Branched Path Tracing
Let's say you have set Diffuse samples to 2 and Glossy to 4 and Transmission to 3 in your render settings. When the camera ray hits the surface, it will send out two Glossy rays (in the same random way as before) and four Diffuse rays. Their values will then be mixed together according to the Mix Shader. Since your material doesn't have a Transparent node, none of the six Transmission rays will be sent out, leaving the pass image black at that position. In the end, your Transmission Samples number won't affect render time on that specific material in a noticeable way.
Experiment
I set up a simple test scene with a Material having 50% red Diffuse and 50% white Glossy on all objects (a plane and the default cube).

With 1 sample for Diffuse, 8 for Glossy, 1 for the rest and 4 AA samples, it takes me 31 seconds to render. Setting all values except Diffuse and Glossy to 128, it renders for 32 seconds.
What would happen if we set the values to zero?
Let's say we set the amount of Transmission samples to zero. If our material is not transparent, the value can be set to any number, so setting it to zero doesn't make a difference. But what if our material contains, let's say, a Glass Shader?

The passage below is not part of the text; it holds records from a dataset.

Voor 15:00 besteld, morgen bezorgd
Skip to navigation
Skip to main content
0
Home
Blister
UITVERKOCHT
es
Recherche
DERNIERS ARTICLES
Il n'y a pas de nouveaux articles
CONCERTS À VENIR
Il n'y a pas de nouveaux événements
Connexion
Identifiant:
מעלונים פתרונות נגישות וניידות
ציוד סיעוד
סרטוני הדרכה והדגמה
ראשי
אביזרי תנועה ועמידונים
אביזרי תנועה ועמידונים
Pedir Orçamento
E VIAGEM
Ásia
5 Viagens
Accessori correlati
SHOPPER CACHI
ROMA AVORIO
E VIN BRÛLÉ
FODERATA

Blender won't send any transmission rays but will need some values to calculate the final material color. This is the same as sending a ray and then killing it immediately. So we can assume, that the transmission ray would return a black value. The transmission pass image would remain black, as wished. The glass would probably look very ugly like some glossy mixed with black emission.
Why is 1 the minimum?
I don't know. To find out, find the developer who made this feature or worked on it and ask him. You can start your search here. Possible reasons could be (just me guessing):
- Nobody thought it could be useful to someone, someday. Since having the ability to setting it to zero caused other problems (like, unexperienced users using it and getting black renders)

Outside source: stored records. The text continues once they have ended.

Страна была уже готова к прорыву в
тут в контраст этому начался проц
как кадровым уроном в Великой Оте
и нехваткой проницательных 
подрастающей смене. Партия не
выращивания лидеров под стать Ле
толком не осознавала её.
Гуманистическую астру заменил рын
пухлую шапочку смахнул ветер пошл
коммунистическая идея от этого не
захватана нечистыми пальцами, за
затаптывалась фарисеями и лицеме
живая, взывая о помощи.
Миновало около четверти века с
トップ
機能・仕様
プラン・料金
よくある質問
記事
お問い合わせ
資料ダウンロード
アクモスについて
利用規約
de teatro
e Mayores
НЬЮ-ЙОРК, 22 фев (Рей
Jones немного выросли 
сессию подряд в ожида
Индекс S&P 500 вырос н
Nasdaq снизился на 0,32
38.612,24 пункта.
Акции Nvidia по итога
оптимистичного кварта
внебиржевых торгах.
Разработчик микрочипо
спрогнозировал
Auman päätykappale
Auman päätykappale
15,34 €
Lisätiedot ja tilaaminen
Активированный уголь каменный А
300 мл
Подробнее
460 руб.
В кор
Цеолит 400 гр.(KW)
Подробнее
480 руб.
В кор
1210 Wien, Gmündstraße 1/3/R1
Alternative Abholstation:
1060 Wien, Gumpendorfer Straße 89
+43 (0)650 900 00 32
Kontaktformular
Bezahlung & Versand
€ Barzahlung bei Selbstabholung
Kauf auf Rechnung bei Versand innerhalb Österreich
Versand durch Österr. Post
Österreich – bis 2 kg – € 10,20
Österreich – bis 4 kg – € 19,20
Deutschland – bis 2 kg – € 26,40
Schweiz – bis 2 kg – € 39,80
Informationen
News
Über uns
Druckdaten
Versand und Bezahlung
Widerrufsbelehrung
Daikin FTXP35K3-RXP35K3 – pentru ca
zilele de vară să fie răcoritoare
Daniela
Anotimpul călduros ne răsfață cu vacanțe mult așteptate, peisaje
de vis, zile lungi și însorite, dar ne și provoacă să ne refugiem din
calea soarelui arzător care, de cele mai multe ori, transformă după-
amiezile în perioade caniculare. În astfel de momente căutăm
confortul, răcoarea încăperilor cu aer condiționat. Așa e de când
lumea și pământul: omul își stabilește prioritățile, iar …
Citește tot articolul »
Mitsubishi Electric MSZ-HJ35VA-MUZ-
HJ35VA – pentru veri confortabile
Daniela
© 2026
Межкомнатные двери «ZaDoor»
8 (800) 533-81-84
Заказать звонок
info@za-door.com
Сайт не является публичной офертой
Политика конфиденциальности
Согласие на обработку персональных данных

- Technical reasons. Perhaps it is more complicated than that to handle missing passes
- Time: Due to the reasons above it was not worth the effort implementing
Workaround
If you want to work around the issue and get the possibility to disable passes, I found two (relatively) simple ways. A doesn't speed up render time, but should at least be accurate if you don't use volumetrics; B speeds up rendering, but requires more work to make accurate.
A - Compositor
Easy to set up, doesn't speed up render time. See here for how to combine them. Note, that you will have to separate the volumetric pass or you'll use the volumetrics if you are using them. Further information and node group download
B - Material node groups
Create a node group per shader type that allows you to disable it by mixing it with an Emission shader. Here's the node group for a new Glass Shader:

Create a node group for each Shader you are using and use them all the time. By setting the mix factor to 0 or 1, you can enable or disable certain shaders. This will do almost the same as setting the samples count for this ray type to 0. The difference is that one works on a per ray-type basis, the other on a per-shader basis. If you want to remove only transmission rays from a Glass Shader, you'll need to create your own one using Glossy and Refraction shaders.
This method shouldn't increase render time normally because node groups and Mix nodes with fac 0 or 1 get optimized automatically during compilation. If you disable some shaders, computation will be faster because Emission Shaders are fast to compute.